* _Text extract_
The opinion of the court was delivered by: William M. Skretny United States District Judge


1. Plaintiff Jennifer A. McCarty commenced this action against Defendant Capital Management Services, Inc., on July 21, 2005, seeking redress for violations of the Fair Debt Collection Practices Act ("the FDCPA"), 15 U.S.C. § 1692 et seq. This Court entered judgment in favor of Plaintiff on December 16, 2005.

2. Currently before this Court is Plaintiff's Motion for Attorney's Fees, which was filed on December 27, 2005. For the following reasons, Plaintiff's motion is granted and the Clerk of the Court is directed to enter judgment in Plaintiff's favor in the amount of $3,960.

3. "A consumer who brings a successful FDCPA lawsuit can recover 'the costs of the action, together with a reasonable attorney's fee as determined by the court.'" Savino v. Computer Credit, Inc., 164 F.3d 81, 87 (2d Cir. 1991) (quoting 15 U.S.C. § 1692k(a)(3)). It is undisputed that Plaintiff, as the successful party in this litigation, is entitled to an award of attorney's fees and costs. Defendant contests the reasonableness of the fees requested and the amount of time spent on the case.

4. Courts typically use the lodestar method to determine reasonable attorney's fees. The lodestar figure is calculated by "multiplying the number of hours reasonably expended on the litigation by a reasonable hourly rate for each attorney or paralegal involved." Kapoor v. Rosenthal, 269 F. Supp. 2d 408, 412 (S.D.N.Y. 2003) (citation omitted). "The lodestar figure should be in line with those [rates] prevailing in the community for similar services by lawyers of reasonably comparable skill, experience, and reputation." Luciano v. Olsten Corp., 109 F.3d 111, 115 (2d Cir. 1997) (citation and internal quotations omitted). "[T]here is . . . a strong presumption that the lodestar figure represents a reasonable fee." Goins v. JBC & Assocs., P.C., No. 3:03 CV 636, 2006 WL 540332, at *1 (D. Conn. Mar. 6, 2006) (quoting A.R. ex rel. R.V. v. New York City of Dep't of Educ., 407 F.3d 65, 79 (2d Cir. 2005)). Where the Court "augments or reduces the lodestar figure[,] it must state its reasons for doing so as specifically as possible." DiFilippo v. Morizio, 759 F.2d 231, 235 (2d Cir. 1985) (quotations and citations omitted). 5. Plaintiff seeks a total judgment for fees and costs in the amount of $6,300.*fn1 This amount represents 20 hours of attorney time billed at the hourly rate of $260, 4.9 hours of attorney time billed at the rate of $130, 1.8 hours of paralegal time billed at $85 per hour, and $310 in costs. (Hiller Affirm., ¶ 25; Hiller Reply Affirm., ¶ 6.)

* _Exercise input_
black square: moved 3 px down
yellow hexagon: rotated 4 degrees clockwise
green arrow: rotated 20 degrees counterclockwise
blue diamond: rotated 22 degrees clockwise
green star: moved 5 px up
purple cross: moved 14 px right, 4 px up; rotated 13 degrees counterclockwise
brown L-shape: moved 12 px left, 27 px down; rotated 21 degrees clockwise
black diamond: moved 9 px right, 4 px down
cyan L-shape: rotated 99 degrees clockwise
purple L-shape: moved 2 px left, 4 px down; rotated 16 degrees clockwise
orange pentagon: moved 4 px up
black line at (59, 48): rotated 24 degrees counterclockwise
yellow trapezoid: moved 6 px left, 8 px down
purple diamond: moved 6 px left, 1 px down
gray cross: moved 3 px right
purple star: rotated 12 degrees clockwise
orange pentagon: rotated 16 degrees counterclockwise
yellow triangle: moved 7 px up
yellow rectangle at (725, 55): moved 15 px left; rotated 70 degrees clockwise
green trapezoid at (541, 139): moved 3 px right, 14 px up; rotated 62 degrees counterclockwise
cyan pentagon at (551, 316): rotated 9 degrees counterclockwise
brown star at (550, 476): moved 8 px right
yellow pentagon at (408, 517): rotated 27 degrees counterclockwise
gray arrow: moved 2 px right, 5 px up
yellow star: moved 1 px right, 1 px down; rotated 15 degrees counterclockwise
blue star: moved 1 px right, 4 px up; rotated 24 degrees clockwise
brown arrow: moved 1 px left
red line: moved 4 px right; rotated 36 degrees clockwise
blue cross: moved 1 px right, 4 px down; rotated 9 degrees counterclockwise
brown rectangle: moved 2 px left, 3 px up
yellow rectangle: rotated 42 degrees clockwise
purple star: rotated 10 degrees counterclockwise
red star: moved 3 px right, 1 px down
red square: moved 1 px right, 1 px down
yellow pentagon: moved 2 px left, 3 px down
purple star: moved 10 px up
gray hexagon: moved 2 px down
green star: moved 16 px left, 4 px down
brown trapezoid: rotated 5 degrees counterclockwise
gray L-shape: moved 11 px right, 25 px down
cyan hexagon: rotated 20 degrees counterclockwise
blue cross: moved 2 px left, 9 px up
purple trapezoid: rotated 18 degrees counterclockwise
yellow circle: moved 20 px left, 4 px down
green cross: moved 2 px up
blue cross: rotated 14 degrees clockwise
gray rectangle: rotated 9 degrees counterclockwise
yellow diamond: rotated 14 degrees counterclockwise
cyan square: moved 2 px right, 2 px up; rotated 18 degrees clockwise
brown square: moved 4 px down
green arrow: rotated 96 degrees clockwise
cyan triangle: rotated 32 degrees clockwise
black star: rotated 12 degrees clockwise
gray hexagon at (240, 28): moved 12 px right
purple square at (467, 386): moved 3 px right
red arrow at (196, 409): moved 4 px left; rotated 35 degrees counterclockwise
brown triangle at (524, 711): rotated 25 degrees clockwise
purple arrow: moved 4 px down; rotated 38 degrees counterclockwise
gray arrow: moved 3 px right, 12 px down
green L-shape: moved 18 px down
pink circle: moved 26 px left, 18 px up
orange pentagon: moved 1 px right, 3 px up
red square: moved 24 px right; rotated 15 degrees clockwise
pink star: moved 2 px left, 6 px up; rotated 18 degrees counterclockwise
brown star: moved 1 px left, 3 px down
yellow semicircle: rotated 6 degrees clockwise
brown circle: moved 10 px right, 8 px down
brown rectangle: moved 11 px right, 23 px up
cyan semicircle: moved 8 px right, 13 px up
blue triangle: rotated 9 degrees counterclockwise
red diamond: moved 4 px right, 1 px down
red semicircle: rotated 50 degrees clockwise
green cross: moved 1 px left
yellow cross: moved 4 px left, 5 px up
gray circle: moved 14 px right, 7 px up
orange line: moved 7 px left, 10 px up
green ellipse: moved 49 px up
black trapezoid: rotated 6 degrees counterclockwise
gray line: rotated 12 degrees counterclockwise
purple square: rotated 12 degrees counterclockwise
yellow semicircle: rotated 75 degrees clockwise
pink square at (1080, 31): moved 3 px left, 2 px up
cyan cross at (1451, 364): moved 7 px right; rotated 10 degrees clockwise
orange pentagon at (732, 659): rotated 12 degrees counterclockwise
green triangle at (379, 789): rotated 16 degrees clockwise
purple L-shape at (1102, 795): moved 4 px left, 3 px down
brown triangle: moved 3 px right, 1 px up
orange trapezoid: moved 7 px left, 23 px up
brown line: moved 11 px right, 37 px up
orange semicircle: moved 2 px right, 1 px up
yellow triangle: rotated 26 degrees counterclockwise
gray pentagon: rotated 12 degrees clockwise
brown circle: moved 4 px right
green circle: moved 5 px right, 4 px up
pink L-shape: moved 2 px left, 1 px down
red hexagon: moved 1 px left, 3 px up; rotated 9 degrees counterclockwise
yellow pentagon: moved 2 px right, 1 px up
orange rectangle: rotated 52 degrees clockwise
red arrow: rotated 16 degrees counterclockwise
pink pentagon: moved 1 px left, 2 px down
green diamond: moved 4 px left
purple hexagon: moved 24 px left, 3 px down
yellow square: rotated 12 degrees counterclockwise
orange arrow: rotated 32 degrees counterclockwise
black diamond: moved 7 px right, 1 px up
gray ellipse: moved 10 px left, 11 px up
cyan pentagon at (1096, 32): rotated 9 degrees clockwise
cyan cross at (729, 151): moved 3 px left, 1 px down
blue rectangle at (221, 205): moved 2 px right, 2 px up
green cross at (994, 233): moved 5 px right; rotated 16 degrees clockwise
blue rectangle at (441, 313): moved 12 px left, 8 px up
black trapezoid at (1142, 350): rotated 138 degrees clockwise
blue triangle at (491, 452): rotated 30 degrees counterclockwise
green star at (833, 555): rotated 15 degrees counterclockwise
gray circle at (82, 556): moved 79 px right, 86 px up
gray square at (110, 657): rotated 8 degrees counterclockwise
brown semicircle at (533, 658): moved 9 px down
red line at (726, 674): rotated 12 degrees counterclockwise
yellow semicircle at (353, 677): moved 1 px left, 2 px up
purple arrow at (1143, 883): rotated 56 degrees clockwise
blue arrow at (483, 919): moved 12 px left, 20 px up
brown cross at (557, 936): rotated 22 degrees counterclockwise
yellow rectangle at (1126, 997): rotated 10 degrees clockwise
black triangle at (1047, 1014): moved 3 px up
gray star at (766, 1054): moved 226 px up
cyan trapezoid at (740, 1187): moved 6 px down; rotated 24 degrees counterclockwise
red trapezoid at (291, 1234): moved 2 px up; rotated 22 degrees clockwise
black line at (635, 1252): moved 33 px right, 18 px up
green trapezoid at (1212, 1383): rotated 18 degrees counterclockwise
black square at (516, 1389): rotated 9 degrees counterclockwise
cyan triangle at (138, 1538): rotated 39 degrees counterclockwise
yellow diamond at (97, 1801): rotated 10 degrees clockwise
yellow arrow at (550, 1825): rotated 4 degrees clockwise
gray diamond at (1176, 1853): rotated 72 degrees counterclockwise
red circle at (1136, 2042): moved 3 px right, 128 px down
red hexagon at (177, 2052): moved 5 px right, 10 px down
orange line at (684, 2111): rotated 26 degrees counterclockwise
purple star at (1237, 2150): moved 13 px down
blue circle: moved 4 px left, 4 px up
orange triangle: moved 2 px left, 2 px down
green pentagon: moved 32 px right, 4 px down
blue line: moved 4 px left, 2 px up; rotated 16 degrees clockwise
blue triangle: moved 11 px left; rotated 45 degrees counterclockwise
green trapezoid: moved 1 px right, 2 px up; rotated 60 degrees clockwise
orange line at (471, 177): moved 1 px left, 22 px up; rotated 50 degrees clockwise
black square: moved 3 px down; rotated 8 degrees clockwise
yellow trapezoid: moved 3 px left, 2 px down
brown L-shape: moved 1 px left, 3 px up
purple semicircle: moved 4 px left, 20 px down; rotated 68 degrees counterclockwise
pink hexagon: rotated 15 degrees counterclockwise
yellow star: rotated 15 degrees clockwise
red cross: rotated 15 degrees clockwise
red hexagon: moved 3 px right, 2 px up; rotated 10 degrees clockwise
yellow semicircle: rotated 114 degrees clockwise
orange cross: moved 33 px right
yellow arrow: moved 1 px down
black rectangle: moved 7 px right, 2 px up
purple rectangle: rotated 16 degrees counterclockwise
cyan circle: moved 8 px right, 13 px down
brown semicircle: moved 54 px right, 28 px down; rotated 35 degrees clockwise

* _Stated goal 1_
Answer these questions about the court opinion:
(a) On what date was Plaintiff's Motion for Attorney's Fees filed?
(b) What total amount for fees and costs does Plaintiff seek?
(c) At what hourly rate was paralegal time billed?
* _Stated goal 2_
Can you return the entries word for word, from the very first line through the line that contains "blue cross: moved 2 px left, 9 px up", with both of those lines included?
The court opinion and the entries have nothing to do with each other.

* _Complete answer 1_
(a) December 27, 2005
(b) $6,300
(c) $85 per hour

* _Complete answer 2_
black square: moved 3 px down
yellow hexagon: rotated 4 degrees clockwise
green arrow: rotated 20 degrees counterclockwise
blue diamond: rotated 22 degrees clockwise
green star: moved 5 px up
purple cross: moved 14 px right, 4 px up; rotated 13 degrees counterclockwise
brown L-shape: moved 12 px left, 27 px down; rotated 21 degrees clockwise
black diamond: moved 9 px right, 4 px down
cyan L-shape: rotated 99 degrees clockwise
purple L-shape: moved 2 px left, 4 px down; rotated 16 degrees clockwise
orange pentagon: moved 4 px up
black line at (59, 48): rotated 24 degrees counterclockwise
yellow trapezoid: moved 6 px left, 8 px down
purple diamond: moved 6 px left, 1 px down
gray cross: moved 3 px right
purple star: rotated 12 degrees clockwise
orange pentagon: rotated 16 degrees counterclockwise
yellow triangle: moved 7 px up
yellow rectangle at (725, 55): moved 15 px left; rotated 70 degrees clockwise
green trapezoid at (541, 139): moved 3 px right, 14 px up; rotated 62 degrees counterclockwise
cyan pentagon at (551, 316): rotated 9 degrees counterclockwise
brown star at (550, 476): moved 8 px right
yellow pentagon at (408, 517): rotated 27 degrees counterclockwise
gray arrow: moved 2 px right, 5 px up
yellow star: moved 1 px right, 1 px down; rotated 15 degrees counterclockwise
blue star: moved 1 px right, 4 px up; rotated 24 degrees clockwise
brown arrow: moved 1 px left
red line: moved 4 px right; rotated 36 degrees clockwise
blue cross: moved 1 px right, 4 px down; rotated 9 degrees counterclockwise
brown rectangle: moved 2 px left, 3 px up
yellow rectangle: rotated 42 degrees clockwise
purple star: rotated 10 degrees counterclockwise
red star: moved 3 px right, 1 px down
red square: moved 1 px right, 1 px down
yellow pentagon: moved 2 px left, 3 px down
purple star: moved 10 px up
gray hexagon: moved 2 px down
green star: moved 16 px left, 4 px down
brown trapezoid: rotated 5 degrees counterclockwise
gray L-shape: moved 11 px right, 25 px down
cyan hexagon: rotated 20 degrees counterclockwise
blue cross: moved 2 px left, 9 px up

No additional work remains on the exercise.